Pure Souveränität gibt es nirgends und hat es nie gegeben.

Wo immer EU-Vertreter mit Worten wie „Aufgeben“ und „Abgeben“ hantieren, sabotieren sie ohne Sinn und ohne Not das derzeit wichtigste demokratische Projekt. Denn die EU bringt allen Mitgliedern mehr: mehr Märkte, mehr Möglichkeiten, mehr Gestaltungsraum. Politisch gilt es darüber Klarheit herzustellen, dass es pure Souveränität, wie sie der Märchenkönig mit Thron und Krone besitzt, nirgends gibt und nie gegeben hat. Überall waren Nachbarn, immer. Überall gab es Handel und war man aufeinander angewiesen. Und nicht einmal das autokratischste System kann alle komplett kontrollieren, die sich auf dem Staatsgebiet und an dessen Rändern bewegen.

Das weltweit mächtigste, souveränste aller demokratischen Systeme der Moderne besitzen die Vereinigten Staaten. Im Plural ihres Namens transportieren die USA ihre historische Entstehung weiter: Mehrere kleine Staaten bilden gemeinsam einen großen Staat. In der Flagge der USA ist der symbolische Bericht über diesen geglückten Prozess täglich zu lesen. Sieben und rote und sechs weiße Streifen repräsentieren die Gründungsstaaten von 1776, die Sterne im blauen Feld stehen für die Anzahl der heutigen Bundesstaaten. So erzählen sich die Vereinigten Staaten ohne Unterlass ihre starke Geschichte, die auch eine Episode mit Donald Trump überstehen wird.

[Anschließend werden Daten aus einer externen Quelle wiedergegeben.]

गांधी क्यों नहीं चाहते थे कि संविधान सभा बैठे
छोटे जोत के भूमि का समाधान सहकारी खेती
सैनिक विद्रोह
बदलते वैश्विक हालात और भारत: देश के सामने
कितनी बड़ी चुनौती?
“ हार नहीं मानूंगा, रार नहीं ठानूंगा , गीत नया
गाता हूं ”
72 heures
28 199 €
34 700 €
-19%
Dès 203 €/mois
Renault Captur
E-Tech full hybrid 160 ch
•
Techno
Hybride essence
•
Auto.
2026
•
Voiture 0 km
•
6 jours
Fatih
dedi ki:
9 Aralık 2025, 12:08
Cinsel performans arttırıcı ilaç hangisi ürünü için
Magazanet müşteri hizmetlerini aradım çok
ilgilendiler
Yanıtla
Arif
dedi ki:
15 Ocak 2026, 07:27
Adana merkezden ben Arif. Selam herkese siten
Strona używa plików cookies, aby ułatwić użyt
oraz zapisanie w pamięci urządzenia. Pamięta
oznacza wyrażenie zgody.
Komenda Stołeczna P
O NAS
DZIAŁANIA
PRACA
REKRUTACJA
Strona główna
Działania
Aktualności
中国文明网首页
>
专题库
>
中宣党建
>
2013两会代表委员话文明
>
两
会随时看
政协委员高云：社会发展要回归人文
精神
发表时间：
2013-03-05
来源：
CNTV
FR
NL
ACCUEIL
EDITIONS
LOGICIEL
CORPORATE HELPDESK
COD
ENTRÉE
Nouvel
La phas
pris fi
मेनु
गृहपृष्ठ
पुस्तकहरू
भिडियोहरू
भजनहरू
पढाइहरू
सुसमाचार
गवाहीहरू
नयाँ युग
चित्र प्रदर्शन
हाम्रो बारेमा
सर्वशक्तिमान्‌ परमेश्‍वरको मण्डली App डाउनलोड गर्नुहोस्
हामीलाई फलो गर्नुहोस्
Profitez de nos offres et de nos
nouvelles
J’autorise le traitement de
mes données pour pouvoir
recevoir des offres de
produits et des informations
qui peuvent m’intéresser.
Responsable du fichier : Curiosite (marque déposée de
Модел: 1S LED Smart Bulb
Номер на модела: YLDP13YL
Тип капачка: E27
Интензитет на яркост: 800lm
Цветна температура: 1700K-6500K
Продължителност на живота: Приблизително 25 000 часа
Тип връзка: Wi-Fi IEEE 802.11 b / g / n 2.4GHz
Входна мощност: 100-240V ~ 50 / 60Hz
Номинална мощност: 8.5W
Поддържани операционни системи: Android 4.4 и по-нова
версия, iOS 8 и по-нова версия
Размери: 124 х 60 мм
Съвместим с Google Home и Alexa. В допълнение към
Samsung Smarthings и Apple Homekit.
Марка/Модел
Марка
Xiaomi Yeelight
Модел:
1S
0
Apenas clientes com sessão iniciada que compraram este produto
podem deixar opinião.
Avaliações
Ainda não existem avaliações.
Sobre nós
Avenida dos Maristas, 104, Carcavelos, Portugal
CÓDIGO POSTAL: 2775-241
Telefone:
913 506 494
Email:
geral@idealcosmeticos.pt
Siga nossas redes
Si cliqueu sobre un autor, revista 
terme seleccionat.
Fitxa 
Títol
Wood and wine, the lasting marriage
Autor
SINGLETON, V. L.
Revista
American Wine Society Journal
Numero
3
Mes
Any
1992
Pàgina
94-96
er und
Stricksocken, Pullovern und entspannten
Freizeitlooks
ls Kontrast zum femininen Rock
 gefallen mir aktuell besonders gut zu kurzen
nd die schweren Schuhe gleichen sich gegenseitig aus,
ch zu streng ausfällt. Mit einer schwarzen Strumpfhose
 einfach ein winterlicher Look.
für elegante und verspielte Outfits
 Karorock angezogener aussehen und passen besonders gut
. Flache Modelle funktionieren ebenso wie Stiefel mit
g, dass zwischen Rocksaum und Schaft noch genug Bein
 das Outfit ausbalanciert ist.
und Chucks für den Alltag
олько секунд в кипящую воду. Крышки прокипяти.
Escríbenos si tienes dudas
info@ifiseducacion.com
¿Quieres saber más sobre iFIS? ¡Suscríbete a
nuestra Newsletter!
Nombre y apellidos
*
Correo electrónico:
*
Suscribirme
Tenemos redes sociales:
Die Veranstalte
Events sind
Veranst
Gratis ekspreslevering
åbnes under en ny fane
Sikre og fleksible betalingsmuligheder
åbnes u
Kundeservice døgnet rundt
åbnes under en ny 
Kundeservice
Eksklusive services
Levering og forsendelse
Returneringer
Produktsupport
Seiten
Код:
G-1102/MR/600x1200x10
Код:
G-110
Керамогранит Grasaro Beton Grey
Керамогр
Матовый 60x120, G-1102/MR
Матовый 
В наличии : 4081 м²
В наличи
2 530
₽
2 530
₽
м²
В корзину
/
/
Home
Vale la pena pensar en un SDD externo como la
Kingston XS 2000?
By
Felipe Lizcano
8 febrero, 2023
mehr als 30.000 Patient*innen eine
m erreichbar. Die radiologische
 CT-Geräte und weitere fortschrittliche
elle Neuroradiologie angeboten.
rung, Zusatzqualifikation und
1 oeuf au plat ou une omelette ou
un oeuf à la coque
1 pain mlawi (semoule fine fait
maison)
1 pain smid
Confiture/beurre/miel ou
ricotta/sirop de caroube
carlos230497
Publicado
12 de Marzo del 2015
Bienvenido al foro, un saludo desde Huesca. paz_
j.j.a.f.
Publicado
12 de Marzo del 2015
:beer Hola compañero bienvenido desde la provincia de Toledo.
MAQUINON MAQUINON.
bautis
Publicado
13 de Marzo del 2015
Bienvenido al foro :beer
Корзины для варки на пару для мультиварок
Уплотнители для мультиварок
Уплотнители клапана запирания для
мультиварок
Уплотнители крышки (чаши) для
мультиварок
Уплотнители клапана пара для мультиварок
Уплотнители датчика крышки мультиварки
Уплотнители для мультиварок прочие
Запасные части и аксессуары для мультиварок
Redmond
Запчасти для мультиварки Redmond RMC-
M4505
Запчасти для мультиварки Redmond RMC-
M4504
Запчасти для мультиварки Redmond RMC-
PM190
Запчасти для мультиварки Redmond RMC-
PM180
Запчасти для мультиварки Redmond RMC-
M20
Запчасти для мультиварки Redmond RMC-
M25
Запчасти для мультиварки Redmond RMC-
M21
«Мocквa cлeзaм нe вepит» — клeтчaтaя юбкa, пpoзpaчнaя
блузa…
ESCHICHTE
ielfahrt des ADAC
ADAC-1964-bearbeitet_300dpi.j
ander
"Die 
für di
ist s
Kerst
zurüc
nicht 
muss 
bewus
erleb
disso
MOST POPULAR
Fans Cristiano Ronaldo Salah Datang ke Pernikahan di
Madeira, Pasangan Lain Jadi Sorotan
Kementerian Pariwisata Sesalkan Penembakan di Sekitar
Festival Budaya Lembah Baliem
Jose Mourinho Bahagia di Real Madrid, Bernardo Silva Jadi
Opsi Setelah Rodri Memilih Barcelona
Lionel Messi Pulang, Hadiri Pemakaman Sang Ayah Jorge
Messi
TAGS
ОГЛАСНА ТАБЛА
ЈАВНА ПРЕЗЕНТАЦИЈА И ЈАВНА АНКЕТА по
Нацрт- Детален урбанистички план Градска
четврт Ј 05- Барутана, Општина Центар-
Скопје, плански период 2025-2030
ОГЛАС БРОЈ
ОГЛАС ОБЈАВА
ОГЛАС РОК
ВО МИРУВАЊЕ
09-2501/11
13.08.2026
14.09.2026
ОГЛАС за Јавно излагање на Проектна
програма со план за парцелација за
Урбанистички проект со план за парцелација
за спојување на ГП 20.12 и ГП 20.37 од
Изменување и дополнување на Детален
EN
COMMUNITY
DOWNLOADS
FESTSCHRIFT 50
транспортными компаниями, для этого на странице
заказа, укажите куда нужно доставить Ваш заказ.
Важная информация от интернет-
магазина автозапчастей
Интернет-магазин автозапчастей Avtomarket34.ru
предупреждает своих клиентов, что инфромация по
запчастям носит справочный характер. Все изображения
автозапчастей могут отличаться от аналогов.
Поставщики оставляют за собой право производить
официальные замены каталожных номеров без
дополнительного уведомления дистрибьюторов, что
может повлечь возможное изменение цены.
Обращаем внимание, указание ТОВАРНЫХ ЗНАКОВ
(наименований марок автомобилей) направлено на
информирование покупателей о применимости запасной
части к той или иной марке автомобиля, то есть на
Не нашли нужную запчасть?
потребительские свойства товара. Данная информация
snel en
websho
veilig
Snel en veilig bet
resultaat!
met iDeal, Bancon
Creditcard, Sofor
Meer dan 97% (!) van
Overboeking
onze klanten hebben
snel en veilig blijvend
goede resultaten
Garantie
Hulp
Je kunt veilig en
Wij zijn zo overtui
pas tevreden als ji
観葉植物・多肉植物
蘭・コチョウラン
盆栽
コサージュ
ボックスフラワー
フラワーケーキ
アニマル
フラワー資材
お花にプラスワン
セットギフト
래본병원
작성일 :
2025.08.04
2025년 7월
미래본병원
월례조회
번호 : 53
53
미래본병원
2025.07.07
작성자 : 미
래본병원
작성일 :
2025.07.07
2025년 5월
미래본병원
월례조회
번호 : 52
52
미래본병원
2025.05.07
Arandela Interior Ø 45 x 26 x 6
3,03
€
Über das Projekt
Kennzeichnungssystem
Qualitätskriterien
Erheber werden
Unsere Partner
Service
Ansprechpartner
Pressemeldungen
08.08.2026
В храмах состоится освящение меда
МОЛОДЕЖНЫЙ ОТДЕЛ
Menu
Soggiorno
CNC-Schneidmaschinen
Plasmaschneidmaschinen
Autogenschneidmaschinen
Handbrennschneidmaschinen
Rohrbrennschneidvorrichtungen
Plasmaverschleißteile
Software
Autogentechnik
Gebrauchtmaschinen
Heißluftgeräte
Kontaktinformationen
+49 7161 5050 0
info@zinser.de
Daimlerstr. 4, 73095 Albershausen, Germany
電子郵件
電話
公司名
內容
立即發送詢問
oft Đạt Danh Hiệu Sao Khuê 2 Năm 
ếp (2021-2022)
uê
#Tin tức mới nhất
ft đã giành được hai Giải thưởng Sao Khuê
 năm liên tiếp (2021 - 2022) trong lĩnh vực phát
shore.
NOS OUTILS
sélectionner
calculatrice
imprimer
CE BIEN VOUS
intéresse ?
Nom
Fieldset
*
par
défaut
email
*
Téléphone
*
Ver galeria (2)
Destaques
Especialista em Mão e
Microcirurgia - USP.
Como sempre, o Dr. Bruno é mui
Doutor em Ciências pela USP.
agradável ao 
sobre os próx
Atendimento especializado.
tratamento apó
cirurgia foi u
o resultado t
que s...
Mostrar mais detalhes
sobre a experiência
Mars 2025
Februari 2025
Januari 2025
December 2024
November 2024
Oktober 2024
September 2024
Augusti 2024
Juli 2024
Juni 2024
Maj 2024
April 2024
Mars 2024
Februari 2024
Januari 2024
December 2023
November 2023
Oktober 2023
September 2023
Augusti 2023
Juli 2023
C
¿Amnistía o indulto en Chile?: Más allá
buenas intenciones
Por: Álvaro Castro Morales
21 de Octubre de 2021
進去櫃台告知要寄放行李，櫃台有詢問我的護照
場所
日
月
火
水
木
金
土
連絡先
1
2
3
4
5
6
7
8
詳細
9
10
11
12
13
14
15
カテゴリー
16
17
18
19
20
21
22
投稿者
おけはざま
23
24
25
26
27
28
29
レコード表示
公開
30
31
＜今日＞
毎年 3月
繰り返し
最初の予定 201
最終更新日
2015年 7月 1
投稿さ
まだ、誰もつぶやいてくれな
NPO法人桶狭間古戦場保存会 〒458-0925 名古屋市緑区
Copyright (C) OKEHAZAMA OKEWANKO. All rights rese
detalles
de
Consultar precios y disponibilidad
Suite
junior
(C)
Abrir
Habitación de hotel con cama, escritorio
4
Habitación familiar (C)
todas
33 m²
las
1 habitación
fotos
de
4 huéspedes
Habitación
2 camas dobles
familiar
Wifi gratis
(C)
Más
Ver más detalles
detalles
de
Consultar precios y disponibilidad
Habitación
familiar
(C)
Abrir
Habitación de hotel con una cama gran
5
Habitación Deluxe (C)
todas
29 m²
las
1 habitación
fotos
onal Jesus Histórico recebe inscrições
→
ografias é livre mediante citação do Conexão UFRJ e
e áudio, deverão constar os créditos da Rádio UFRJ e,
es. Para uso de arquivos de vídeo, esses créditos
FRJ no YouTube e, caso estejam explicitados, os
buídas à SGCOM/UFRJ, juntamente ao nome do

Trumps erratisch experimentelle Präsidentschaft bietet allerdings Europa im Moment strategisch einen Riesenvorteil. Noch nie konnte klarer vermittelt werden, welche Stärke und wie viel Schutz in einem einigen Europa liegen. Es ist genau der Moment, um klarzumachen, was die Europäische Union jetzt braucht: „Europe first!“ Europa zuerst – nicht als Aussage oder Ansage gegenüber dem Rest der Welt, sondern als Aufforderung an uns selber, uns Europäer in unseren Staaten von Schweden bis Portugal, und selbstverständlich vor allem in Frankreich und Deutschland, den größten Ländern der Union, die am meisten profitieren. Für alle Europäer muss Europa das Projekt erster Priorität werden. Nur die Einigkeit der Union stärkt unsere Demokratien auf die Weise, wie das schon jetzt – neben China, Amerika, Indien, Brasilien – erforderlich ist und noch viel nötiger sein wird. Sinngemäß antizipiert die EU mit ihrem Sternenbanner eine Idee der Vereinigten Staaten von Europa. Aber auch als aktueller Staatenverbund hat das Brüsseler Projekt bereits das Potenzial einer global weitaus wirkmächtigeren, konkurrenzfähigeren Kraft.

Die EU bedeutet für den Einzelnen mehr Souveränität, nicht weniger.

Europa als Staatenverbund ergibt nicht weniger Souveränität, sondern mehr. Eine starke Europäische Union kann Mega-Souveränität erreichen, sie kann im besten Sinn ein ganzes demokratisches Imperium repräsentieren. Jede Bürgerin, jeder Bürger, der Teil davon ist, hat mehr Sicherheit als je zuvor. Ein Land lässt sich besser schützen als ein Schrebergarten, ein Zusammenschluss von Ländern besser als ein Land, das alleine dasteht.

Das muss klar vermittelt werden, wenn es um die EU geht. Die EU ist mehr als ein mächtiger, mehrsprachiger Marktplatz, mehr als ein prosperierender Binnenmarkt. Hier entstehen die Chancen für das Entwickeln gemeinsamer sozialer und wirtschaftlicher Standards. Einen blauen Pass der EU zu halten, bedeutet für jedes einzelne Individuum auf dem Kontinent nicht weniger, sondern mehr Souveränität. Wenn ich in der EU wählen darf, reicht meine Stimme weiter und hat mehr Bedeutung. In diesem Europa ist mein Freiraum größer, mein Handlungsspielraum umfangreicher, und zu meiner Verteidigung stehen enorm viel mehr andere bereit als in einem Einzelstaat. Es geht um einen Raum, der stark ist und überreich ist an Ertrag, für alle.